1 in 10 persons develop Post Traumatic Stress Disorder (PTSD) after exposure to a traumatic incident. Traumatic incidents refer to episodes of witnessing or experiencing violence that threaten a human life or human dignity. There has been much speculation about COVID-19 and the traumatic experience some may experience because of it. It is important to be on the lookout for signs and symptoms that indicate that additional support could be beneficial to you.
Here’s what you need to know about PTSD’s four symptom clusters:
- Intrusive thoughts
PTSD is commonly described as a memory disorder. In effect, the incident that took place challenged your existing understanding of the world/life to such an extent that your brain doesn’t know where to file the information. Similar to a disorganized linen cupboard: a small trigger could cause the doors to fly open and all the contents to come tumbling out.
- Avoiding places, persons, thoughts, feelings that remind you of the incident
This symptom category refers to the “flight” component in the “fight or flight” response. Reminders of the trauma induces extreme anxiety thus a person will rather avoid the triggers. What makes PTSD so distressing is that the “triggers” can be generalized. If the incident took place with a person wearing a hat, you may find that you are scared of all people wearing hats. Here are some tips on dealing with avoidance.
Negative change in cognitions & mood
- Persistent and distorted sense of blame of self or others
- Estrangement from others
- Diminished interest in activities
- Inability to remember key aspects of the event
For a pattern of behaviour to be deemed a “disorder” it must impede with a person’s level of functioning (occupational, academic, social). This cluster of symptoms highlight the difference in their behvaiour in comparison to their previous level of functioning. A person with PTSD could be experiencing survivor guilt, shame, depression, withdrawal, etc.
Alterations in arousal & reactivity
- Aggressive, reckless, self-destructive behaviour
- Sleep disturbance
- Exaggerated startle response
This symptom category refers to the “fight” component in the “fight or flight” response. Your system is flooded with adrenaline because of the ongoing perception of threat (even when you are objectively safe, persons with PTSD continue to feel unsafe). To try to regain a sense of safety, a person with PTSD could get frightened very easily (e.g. when a door bangs), be acutely aware of the environment, etc.
Treatment for PTSD
Many people experience these symptoms immediately following a traumatic event. The human brain is excellently created and most persons’ symptoms self-resolve within the first 30 days. If symptoms persist for a month after the incident, some psychological treatment could be advantageous:
Critical incident stress debriefing
Evidence from research studies indicate that this method is not helpful. In some instances CISD can be harmful, because the group work could lead to re-traumatization.
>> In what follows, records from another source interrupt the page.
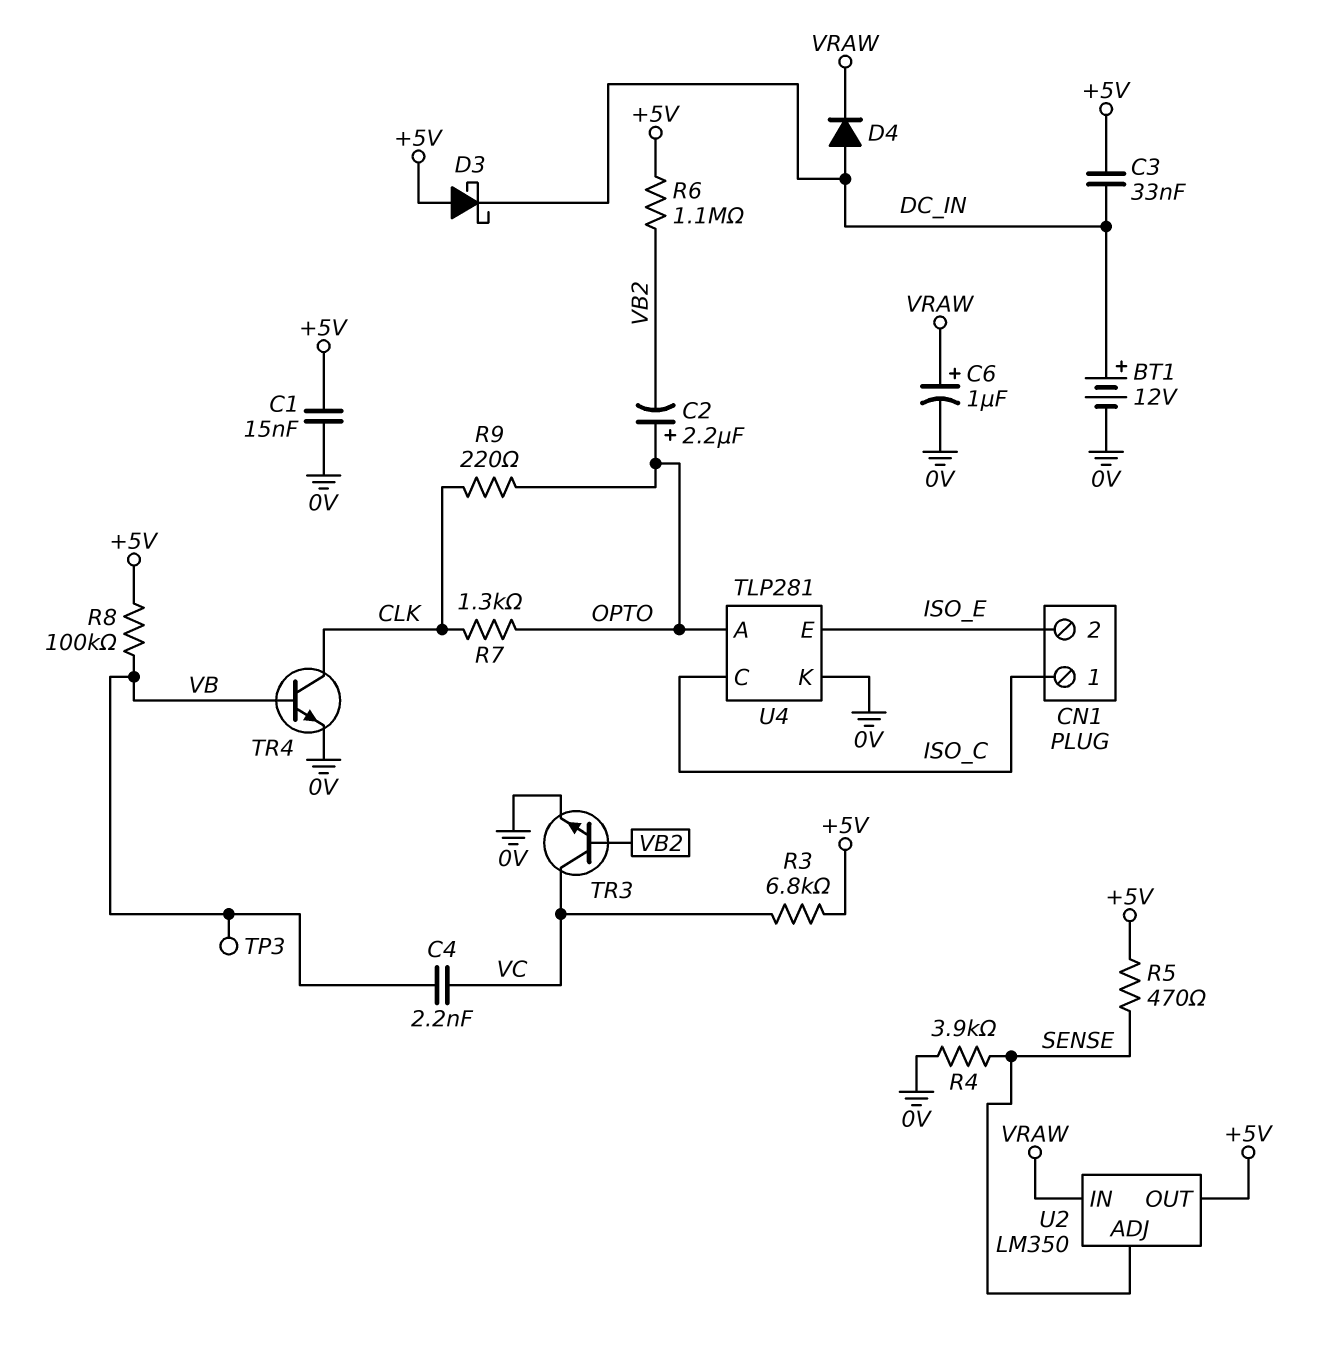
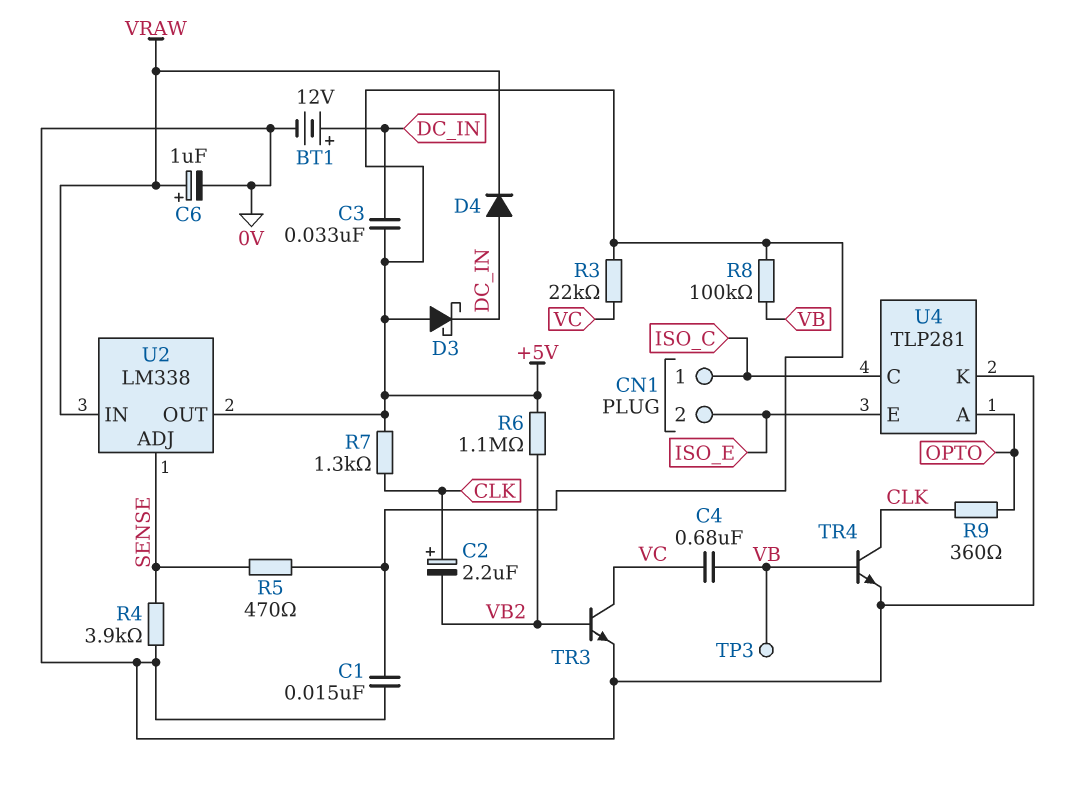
C2: 2.2uF (plus OPTO, minus VB2) -> 2.2uF (plus CLK, minus VB2)
C4: 2.2nF (VB, VC) -> 680nF (VB, VC)
R3: 6.8k (+5V, VC) -> 22k (+5V, VC)
R7: 1.3k (CLK, OPTO) -> 1.3k (+5V, CLK)
R9: 220 (CLK, OPTO) -> 360 (CLK, OPTO)
U2: LM350 -> LM338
This intervention assists a person to “unpack the linen cupboard” of their mind and organize the memory. The treatment never requires a person to go back to a situation that is objectively unsafe, rather it helps the person to expose themselves to thoughts and scenarios that are perceived as scary due to the generalization of avoidance symptoms. Find out more about the importance of facing your fears here.
Eye movement desensitization and reprocessing
Similar to exposure therapy, EMDR requires that a person think about the traumatic incident. The difference is the use of a technique where the person moves their eyes rapidly to make it a bit easier to think about the memory.